Method for logging message adds infrastructure details. The only interesting things is why we have two IDs: correlation and logger. This is because Sitefinity internally might create multiple requests for each widget which in fact are completely separate (each widget does job on its own) but are part of one page (and so they should be correlated). You can treat this as a scope or something similar.

We also add fancy new lines before and after the message because it makes parsing logs easier. Since we want to push logs to Azure OMS, we need to parse them in job handler (which will be shown in one of the next parts).

Let’s go with logger for Azure:

using System;
using DomainCommons.Correlations;
using DomainCommons.Loggers;
using Microsoft.Cis.Eventing;

namespace AzureCommons.Loggers
{
	public abstract class AzureLogger : Logger
	{
		protected AzureLogger(string applicationName, ICorrelator correlator) : base(correlator)
		{
			ApplicationName = applicationName;
		}

		protected override string InstanceId => Environment.GetEnvironmentVariable("WEBSITE_INSTANCE_ID");
		protected override string ApplicationName { get; }
		
		public void MissingListenerDllHack()
		{
			// Hack for missing MonAgentListener.dll
			var messageEvent = new MessageEvent();
		}
	}

}

We extract node ID from environment variables which are set automatically by Azure platform. Also, we have a hack for missing file MonAgentListener.dll, which sometimes is not copied to the output directory. This library is required for Azure trace listener and is a part of Azure SDK so if your build server doesn’t have this SDK installed, you need to add the dll manually to your solution and make sure that it is copied to the bin directory.

Now, logger for web applications:

using System.Diagnostics;
using ConfigurationCommons.Configurations;
using DomainCommons.Correlations;

namespace AzureCommons.Loggers
{
	[RegisterManually]
	public class WebAppLogger : AzureLogger
	{
		public WebAppLogger(string applicationName, ICorrelator correlator) : base(applicationName, correlator)
		{
		}

		protected override void LogWithNewLine(string message)
		{
			Trace.WriteLine(message);
		}
	}
}

Web apps have no other way to log anything to Azure infrastructure but to use trace listener so we simply use Trace class. Also, since I register lots of stuff by convention, I mark this logger as registered manually with attribute. This is only a matter of your DI container and conventions.

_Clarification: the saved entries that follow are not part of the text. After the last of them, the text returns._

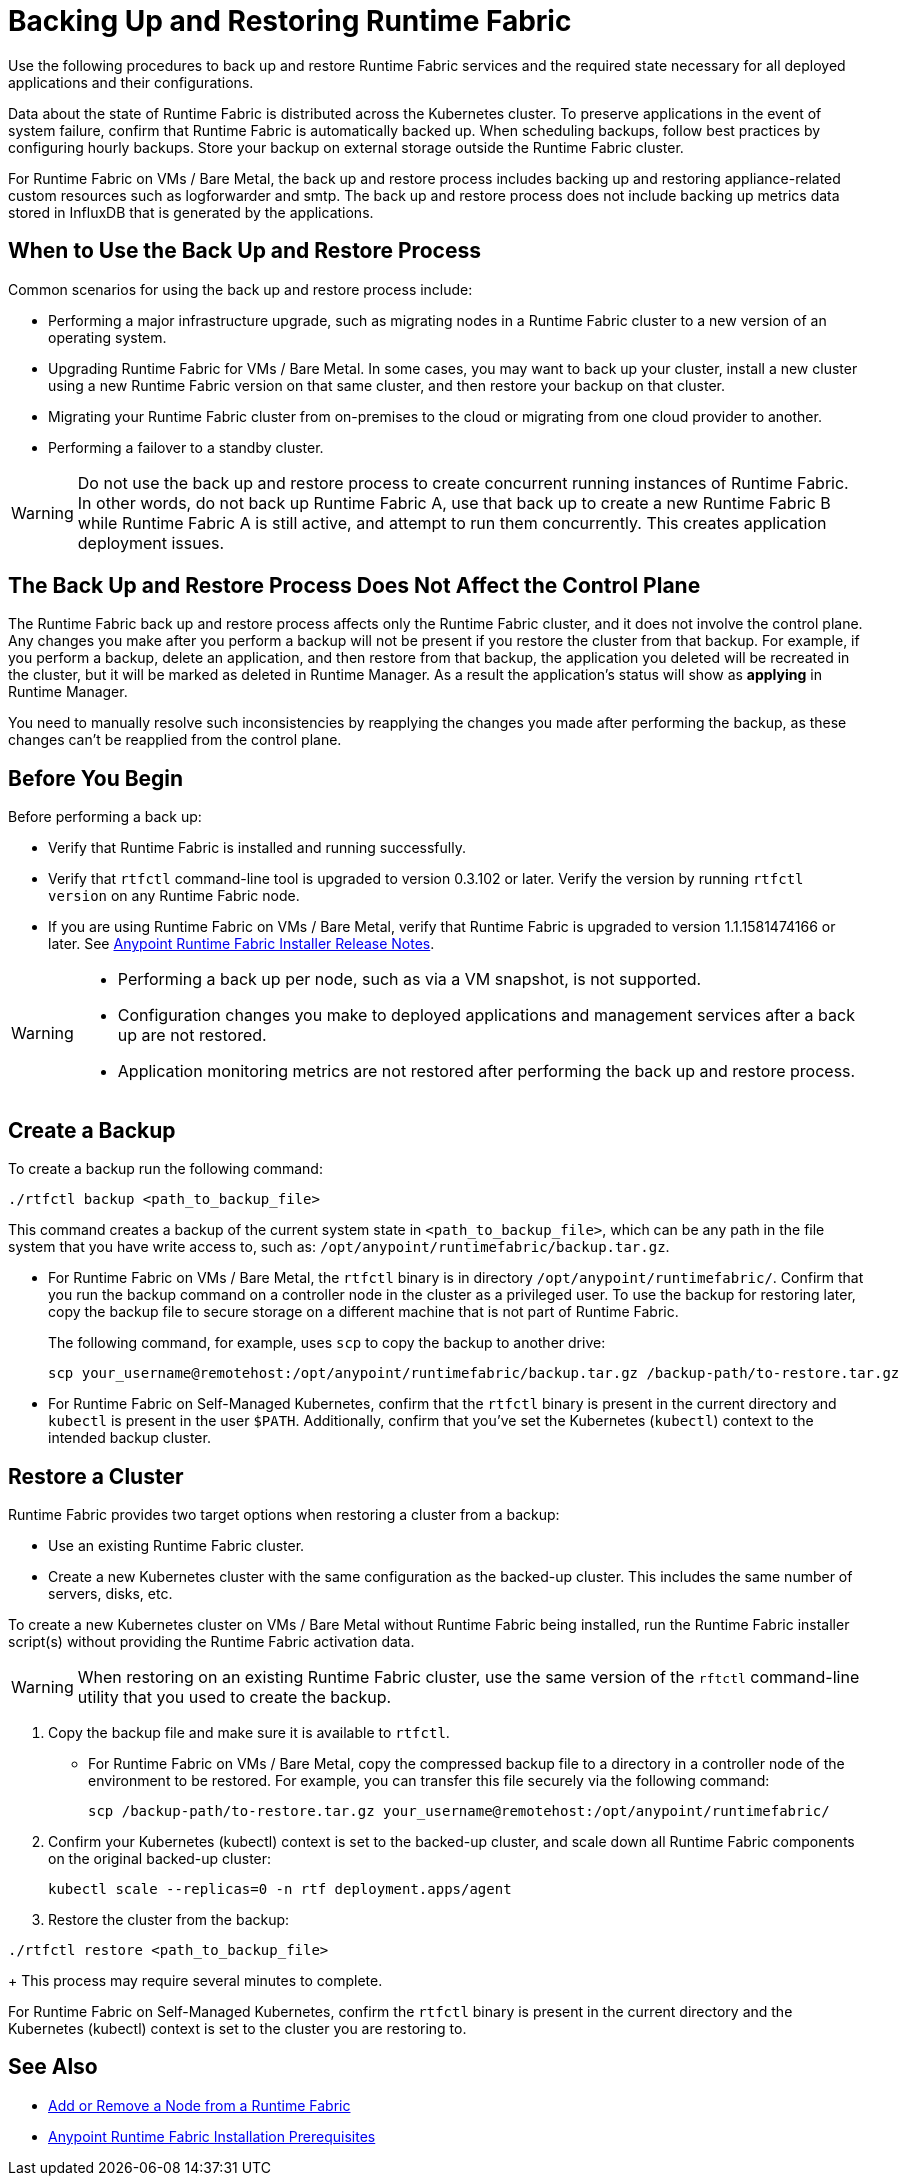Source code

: = Backing Up and Restoring Runtime Fabric

Use the following procedures to back up and restore Runtime Fabric services and the required state necessary for all deployed applications and their configurations.

Data about the state of Runtime Fabric is distributed across the Kubernetes cluster. To preserve applications in the event of system failure, confirm that Runtime Fabric is automatically backed up. When scheduling backups, follow best practices by configuring hourly backups. Store your backup on external storage outside the Runtime Fabric cluster.

For Runtime Fabric on VMs / Bare Metal, the back up and restore process includes backing up and restoring appliance-related custom resources such as logforwarder and smtp. The back up and restore process does not include backing up metrics data stored in InfluxDB that is generated by the applications.

== When to Use the Back Up and Restore Process

Common scenarios for using the back up and restore process include: 

* Performing a major infrastructure upgrade, such as migrating nodes in a Runtime Fabric cluster to a new version of an operating system.
* Upgrading Runtime Fabric for VMs / Bare Metal. In some cases, you may want to back up your cluster, install a new cluster using a new Runtime Fabric version on that same cluster, and then restore your backup on that cluster.
* Migrating your Runtime Fabric cluster from on-premises to the cloud or migrating from one cloud provider to another.
* Performing a failover to a standby cluster. 

[WARNING]
--
Do not use the back up and restore process to create concurrent running instances of Runtime Fabric. In other words, do not back up Runtime Fabric A, use that back up to create a new Runtime Fabric B while Runtime Fabric A is still active, and attempt to run them concurrently. This creates application deployment issues.
--
== The Back Up and Restore Process Does Not Affect the Control Plane

The Runtime Fabric back up and restore process affects only the Runtime Fabric cluster, and it does not involve the control plane. Any changes you make after you perform a backup will not be present if you restore the cluster from that backup. For example, if you perform a backup, delete an application, and then restore from that backup, the application you deleted will be recreated in the cluster, but it will be marked as deleted in Runtime Manager. As a result the application's status will show as *applying* in Runtime Manager.

You need to manually resolve such inconsistencies by reapplying the changes you made after performing the backup, as these changes can't be reapplied from the control plane.

== Before You Begin

Before performing a back up:

* Verify that Runtime Fabric is installed and running successfully.
* Verify that `rtfctl` command-line tool is upgraded to version 0.3.102 or later. Verify the version by running `rtfctl version` on any Runtime Fabric node.
* If you are using Runtime Fabric on VMs / Bare Metal, verify that Runtime Fabric is upgraded to version 1.1.1581474166 or later. See xref:release-notes::runtime-fabric/runtime-fabric-installer-release-notes.adoc[Anypoint Runtime Fabric Installer Release Notes].

[WARNING]
====
* Performing a back up per node, such as via a VM snapshot, is not supported.
* Configuration changes you make to deployed applications and management services after a back up are not restored.
* Application monitoring metrics are not restored after performing the back up and restore process. 
====

== Create a Backup

To create a backup run the following command:

----
./rtfctl backup <path_to_backup_file>
----

This command creates a backup of the current system state in `<path_to_backup_file>`, which can be any path in the file system that you have write access to, such as: `/opt/anypoint/runtimefabric/backup.tar.gz`. 

* For Runtime Fabric on VMs / Bare Metal, the `rtfctl` binary is in directory `/opt/anypoint/runtimefabric/`. Confirm that you run the backup command on a controller node in the cluster as a privileged user. To use the backup for restoring later, copy the backup file to secure storage on a different machine that is not part of Runtime Fabric. 
+
The following command, for example, uses `scp` to copy the backup to another drive: 
+
----
scp your_username@remotehost:/opt/anypoint/runtimefabric/backup.tar.gz /backup-path/to-restore.tar.gz
----

* For Runtime Fabric on Self-Managed Kubernetes, confirm that the `rtfctl` binary is present in the current directory and `kubectl` is present in the user `$PATH`. Additionally, confirm that you've set the Kubernetes (`kubectl`) context to the intended backup cluster. 

== Restore a Cluster

Runtime Fabric provides two target options when restoring a cluster from a backup:

* Use an existing Runtime Fabric cluster.
* Create a new Kubernetes cluster with the same configuration as the backed-up cluster. This includes the same number of servers, disks, etc.

To create a new Kubernetes cluster on VMs / Bare Metal without Runtime Fabric being installed, run the Runtime Fabric installer script(s) without providing the Runtime Fabric activation data.

[WARNING]
====
When restoring on an existing Runtime Fabric cluster, use the same version of the `rftctl` command-line utility that you used to create the backup.
====

. Copy the backup file and make sure it is available to `rtfctl`.
+
* For Runtime Fabric on VMs / Bare Metal, copy the compressed backup file to a directory in a controller node of the environment to be restored. For example, you can transfer this file securely via the following command: 
+
----
scp /backup-path/to-restore.tar.gz your_username@remotehost:/opt/anypoint/runtimefabric/
----


. Confirm your Kubernetes (kubectl) context is set to the backed-up cluster, and scale down all Runtime Fabric components on the original backed-up cluster:
+
----
kubectl scale --replicas=0 -n rtf deployment.apps/agent
----

. Restore the cluster from the backup: 
----
./rtfctl restore <path_to_backup_file>
----
+
This process may require several minutes to complete.

For Runtime Fabric on Self-Managed Kubernetes, confirm the `rtfctl` binary is present in the current directory and the Kubernetes (kubectl) context is set to the cluster you are restoring to.


== See Also

* xref:manage-nodes.adoc[Add or Remove a Node from a Runtime Fabric]
* xref:install-prereqs.adoc[Anypoint Runtime Fabric Installation Prerequisites]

Web job logger looks a bit different, since it should use TextWriter injected by the framework:

using System.IO;
using ConfigurationCommons.Configurations;
using DomainCommons.Correlations;

namespace AzureCommons.Loggers
{
	[RegisterManually]
	public class WebJobLogger : AzureLogger
	{
		private readonly TextWriter _textWriter;

		public WebJobLogger(TextWriter textWriter, string applicationName, ICorrelator correlator) : base(applicationName, correlator)
		{
			_textWriter = textWriter;
		}

		protected override void LogWithNewLine(string message)
		{
			_textWriter.WriteLine(message);
		}
	}
}

And that’s all.

Summary

We have our loggers and correlators, we are ready to use them in production code. In next part we will see how to create them automatically with various action filters.